Another warning: While cellular technology involves lots of networks, it is completely different from the standards and terminology used in the Internet. For example, citing the description for OsmoHNBGW:
"An Open Source implementation of a HNB-GW (HomeNodeB-Gateway), implementing the Iuh, IuCS and IuPS interfaces. It aggregates the Iuh links from femtocells (hNodeBs) and presents them as regular IuCS and IuPS towards MSC and SGSN (such as OsmoMSC and OsmoSGSN). It uses M3UA as signaling transport."
The description totally makes sense to an insider, but if you only dabbled with TCP/IP, routers and switches so far, be prepared for learning a whole new world of networking terms.
If you are familiar with RF/cellular engineering and/or if you're trying to do this on a corporate budget then you probably already know what I mentioned above, and your project can certainly be realized for $$$.
If you're looking for a one-off DIY solution then you could use something like a u-blox SARA-R4 [3] modem (for NB-IoT/low bandwidth). Similar boards with higher bandwidth also exist.
> If you want to get a feeling for what kind of cellular projects are possible using SDRs from a hobbyist/free software perspective, have a look at the Osmocom (Open Source Mobile Communications) projects
Just want to say these guys are absolutely awesome. I got a great hobbyist discount on some hardware from them for a project I’ve admittedly fallen behind on.
My only complaint was lack of documentation, but the source code of their stuff has been reasonable enough for me to read and get stuff working.
One of many Govt focused RF companies. Start from Watkins Johnson and look at the spinoffs, although they've mostly absorbed into Bigger defense contractors at this point Boeing bought DRT in '07?
You mean with proper licensing? That might be the tricky part; use of the rf spectrum is probably monitored and regulated, depending on where you're at in the world.
I've got a LimeSDR Mini. I mainly use it as an ATSC 1.0 signal generator from time to time for testing TV tuner code at work, and it does a good job, as long as I'm running it on a PC with a high-bandwidth USB 3.0 port. I've had issues going through hubs.

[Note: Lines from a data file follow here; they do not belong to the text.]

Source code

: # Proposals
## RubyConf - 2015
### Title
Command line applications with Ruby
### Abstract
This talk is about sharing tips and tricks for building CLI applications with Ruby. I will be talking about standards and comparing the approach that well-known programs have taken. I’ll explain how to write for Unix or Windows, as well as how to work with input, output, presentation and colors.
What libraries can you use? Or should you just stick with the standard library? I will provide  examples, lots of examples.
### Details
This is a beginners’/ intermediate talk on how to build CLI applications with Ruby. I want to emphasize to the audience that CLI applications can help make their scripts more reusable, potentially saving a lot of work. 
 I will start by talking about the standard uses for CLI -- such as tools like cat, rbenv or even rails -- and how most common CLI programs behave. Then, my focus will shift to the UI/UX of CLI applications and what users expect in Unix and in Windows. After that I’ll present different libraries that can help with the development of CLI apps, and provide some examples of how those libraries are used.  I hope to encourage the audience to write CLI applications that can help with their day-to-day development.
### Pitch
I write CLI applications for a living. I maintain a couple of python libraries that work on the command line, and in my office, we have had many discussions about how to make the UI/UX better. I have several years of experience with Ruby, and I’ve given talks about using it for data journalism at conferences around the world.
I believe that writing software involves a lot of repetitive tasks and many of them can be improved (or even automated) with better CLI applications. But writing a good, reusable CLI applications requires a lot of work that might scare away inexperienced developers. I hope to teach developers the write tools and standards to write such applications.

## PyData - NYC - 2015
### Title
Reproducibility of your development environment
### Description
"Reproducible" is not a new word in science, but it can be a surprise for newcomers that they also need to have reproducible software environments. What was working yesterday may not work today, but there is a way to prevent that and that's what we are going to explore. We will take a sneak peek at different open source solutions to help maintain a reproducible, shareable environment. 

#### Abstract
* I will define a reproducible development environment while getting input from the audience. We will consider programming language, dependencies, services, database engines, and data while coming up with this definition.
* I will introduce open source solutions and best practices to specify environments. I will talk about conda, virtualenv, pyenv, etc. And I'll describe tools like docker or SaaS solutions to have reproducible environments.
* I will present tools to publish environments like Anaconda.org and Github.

This doesn't seem right, you might be thinking of a different product. The LimeSDR uses the LMS7002 IC as an all in one dual channel RF to bits chip. The chip specifically is targeting broadband wireless communications applications. Data sheet linked below.
I was more specifically responding to your comment that it was constructed for "streaming video applications". I don't think the SDR is targeting this application.
I haven't played with the Pluto, but I do have a USRP, which uses the Analog Devices front-end, and it's leagues more reliable than the LimeSDR.
I would absolutely go for the Pluto if it'll work for your application. I guess the main limitation is USB2 for getting the captured signal out, so you wouldn't be able to use it for crazy high bandwidth applications.
Wifi is a pretty difficult protocol, but fortunately Linux ships with mac80211. So all that is needed is an SDR based PHY such as https://github.com/Nuand/bladeRF-wiphy/ .
The PLL would fail to lock at random frequencies and temperatures. You'd try to scroll through e.g. the 2.4 GHz ISM band and would randomly get downconverted signal or baseband noise on every other click. Two minutes later, the set of bands you could capture would be entirely different. There was no consistency whatsoever.
When I went to their forums to see if other people had encountered the same issue, it turned out that basically none of the LimeSDRs even pass their own self tests [1]. I don't know how they're still selling these devices... they don't work.
I returned it, paid ~4x more for a USRP, and could not be happier. The hobby is playing with radio modulation schemes, not debugging a defective piece of silicon.